In practice, we do not know when future requests will arrive, and it's a bit complex to decide how long to wait for potential next requests. A quite logical rule to trigger processing of queued requests is to do it:
- if the number of queued requests has reached a maximum value,
- corresponding to the GPU memory limit or the maximum number of users (if known)
OR
- if the oldest request in the queue is older than a timeout value. This value has to be fine-tuned empirically to minimize the average response time.
Here is a way to implement such behavior, still with a Gunicorn - Flask - TensorFlow stack, using a Python queue and a thread dedicated to handling requests by batch.

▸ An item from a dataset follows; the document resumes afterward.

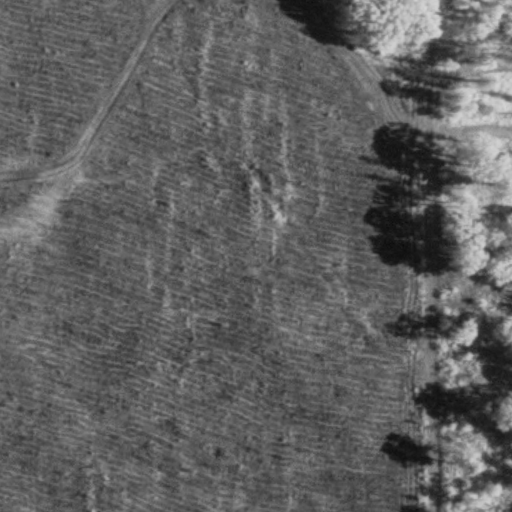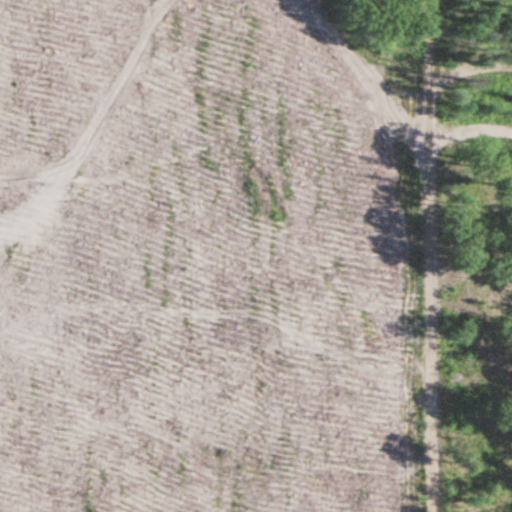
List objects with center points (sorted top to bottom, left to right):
road: (433, 256)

This new API has to be run with as many threads as the maximum number of requests we want to be able to process in batch:
gunicorn wsgi:app --threads=20
Here are the very satisfying results I've got after a very quick fine-tuning of the timeout value:
As you can see, when simulating only 1 user, this new API set-up with a timeout of 500 ms increases response time by 500 ms (the timeout value) and is of course useless. But with 20 users, the average response time has been divided by 6.
Note that in order to get still better results, this batching technique can be used in parallel with the multi-workers one presented above.
Didn't we reinvent the wheel?
As developers, it's a kind of guilty pleasure to code from scratch something that should very likely already be implemented by an existing tool and that's what we've just done all along this article.
A tool indeed exists for serving a TensorFlow model in an API. It has been developed by TensorFlow and it is called... TensorFlow Serving.
Not only does it allow to start a prediction API for the model without writing any other code than the model itself, but it also provides several optimizations that you may find interesting, like parallelism and requests batching!
To serve a model with TF Serving, the first thing you need is to export it to your disk (in the TensorFlow format, not the Keras one), which can be done with the following piece of code:
Then, one of the easiest ways to start a serving API is to use the TF Serving docker image.
The command below will start a prediction API that you can test by requesting this endpoint: http://localhost:8501/v1/models/my_model:predict
docker run -p 8501:8501 \
--mount type=bind,source=/path/to/my_model/,target=/models/my_model \
-e MODEL_NAME=my_model -it tensorflow/serving
Note that it does not use the GPU by default. You can find in this documentation how to make it work.
What about batching? You will have to write such a batching config file:
max_batch_size { value: 20 }
batch_timeout_micros { value: 500000 }
max_enqueued_batches { value: 100 }
num_batch_threads { value: 8 }
It includes, in particular, the 2 parameters used in our custom implementation: max_batch_size and batch_timeout_micros parameter. The latter is what we called the timeout and has to be given in microseconds.
Finally, the command to run TF Serving with batching enabled is:
docker run -p 8501:8501 \
--mount type=bind,source=/path/to/my_model/,target=/models/my_model \
--mount type=bind,source=/path/to/batching.cfg,target=/batching.cfg \
-e MODEL_NAME=my_model -it tensorflow/serving \
--enable_batching --batching_parameters_file=/batching.cfg
I tested it and thanks to some black magic, I got even better results than with my custom batching API:
I hope that you will be able to use the different tips presented in this article to boost your own Machine Learning APIs. There are many tracks I did not explore, especially the optimizations on the model itself (rather than the API) like Model Pruning or Post-training Quantization.